Good Question: 'Reply All': Bees, Birth Marks & Mayonnaise
MINNEAPOLIS (WCCO) -- Carrie Rocha from Minneapolis sent me a question from her kids using Twitter: What's the difference between bees and wasps?
They are totally different.
Bees are pollinators, spending much of their lives visiting various plants and flowers to gather and distribute pollen. Wasps are predators. They eat and feed insects, flies and caterpillars to their young. Their bodies are also sleeker and more streamlined for hunting.
Bees nests are made out of wax; wasp nests are out a papery-material.
When wasps sting you, they pull out the stinger and fly away. Bees usually lose their stingers, and die.
Eleven-year-old Landon Rolbiecki wanted to know the difference between a mole and a birth mark?
Birthmarks are skin blemishes that form before you're born or shortly thereafter. Vascular ("strawberry") birthmarks tend to be areas of reddish, swelled skin thought to be caused by a non-harmful overgrowth of blood vessels.
Moles are the marks that should command your attention.
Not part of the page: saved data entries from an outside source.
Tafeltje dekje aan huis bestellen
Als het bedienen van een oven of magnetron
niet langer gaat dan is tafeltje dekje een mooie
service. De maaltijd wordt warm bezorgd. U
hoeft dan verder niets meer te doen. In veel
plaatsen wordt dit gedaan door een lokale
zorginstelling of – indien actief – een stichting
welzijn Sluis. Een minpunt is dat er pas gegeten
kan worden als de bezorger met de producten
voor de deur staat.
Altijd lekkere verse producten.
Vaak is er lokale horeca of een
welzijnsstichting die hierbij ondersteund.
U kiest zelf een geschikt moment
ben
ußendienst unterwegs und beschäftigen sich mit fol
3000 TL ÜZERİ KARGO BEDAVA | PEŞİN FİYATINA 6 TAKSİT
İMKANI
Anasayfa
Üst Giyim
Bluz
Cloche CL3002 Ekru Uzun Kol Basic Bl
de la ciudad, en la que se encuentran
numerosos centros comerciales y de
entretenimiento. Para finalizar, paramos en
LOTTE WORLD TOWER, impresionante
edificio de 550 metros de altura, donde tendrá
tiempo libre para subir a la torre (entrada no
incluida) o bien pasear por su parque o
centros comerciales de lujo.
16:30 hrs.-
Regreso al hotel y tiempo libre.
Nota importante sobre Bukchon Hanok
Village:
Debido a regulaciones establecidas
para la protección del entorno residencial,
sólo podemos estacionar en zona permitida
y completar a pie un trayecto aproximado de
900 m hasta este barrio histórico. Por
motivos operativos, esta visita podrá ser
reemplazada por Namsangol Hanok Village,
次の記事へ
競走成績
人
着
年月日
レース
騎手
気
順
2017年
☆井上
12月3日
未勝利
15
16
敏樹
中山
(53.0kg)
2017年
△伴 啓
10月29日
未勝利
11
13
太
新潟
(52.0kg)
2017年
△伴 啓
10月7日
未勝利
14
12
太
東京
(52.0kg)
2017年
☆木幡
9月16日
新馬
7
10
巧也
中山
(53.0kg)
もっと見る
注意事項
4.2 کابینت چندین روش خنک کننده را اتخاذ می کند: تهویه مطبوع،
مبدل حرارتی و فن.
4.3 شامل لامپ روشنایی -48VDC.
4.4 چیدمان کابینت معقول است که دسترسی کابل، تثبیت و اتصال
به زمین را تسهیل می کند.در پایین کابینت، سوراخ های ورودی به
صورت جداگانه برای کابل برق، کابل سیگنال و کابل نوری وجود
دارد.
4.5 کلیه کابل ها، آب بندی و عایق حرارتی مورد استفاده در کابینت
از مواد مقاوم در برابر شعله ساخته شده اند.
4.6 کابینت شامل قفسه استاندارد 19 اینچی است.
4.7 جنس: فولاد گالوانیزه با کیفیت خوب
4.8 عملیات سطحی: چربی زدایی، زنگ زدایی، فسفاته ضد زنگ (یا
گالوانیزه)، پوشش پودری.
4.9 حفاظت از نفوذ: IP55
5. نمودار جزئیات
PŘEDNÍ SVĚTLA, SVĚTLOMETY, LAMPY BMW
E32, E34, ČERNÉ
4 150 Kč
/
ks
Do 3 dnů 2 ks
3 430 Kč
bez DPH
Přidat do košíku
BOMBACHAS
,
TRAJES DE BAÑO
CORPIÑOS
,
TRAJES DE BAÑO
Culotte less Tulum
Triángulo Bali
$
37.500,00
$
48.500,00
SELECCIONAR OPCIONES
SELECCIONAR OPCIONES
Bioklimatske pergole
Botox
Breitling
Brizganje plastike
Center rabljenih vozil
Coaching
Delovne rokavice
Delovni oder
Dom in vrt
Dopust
You probably developed in-between 10 to 40 of these throughout childhood and adolescence. They can be raised or flat and come in a variety of colors. However, a change in a mole can be an early sign of melanoma, the skin cancer that kills more than 8,000 Americans every year.
Stephanie Bruns, of Champlin, wanted to know the difference between Miracle Whip and mayonnaise?
Miracle Whip has many more ingredients than mayonnaise, which is only a mix of egg, oil, vinegar and water.
Miracle Whip originally hit the market during the Great Depression has a cheaper alternative to mayonnaise. Now, however, prices are about the same.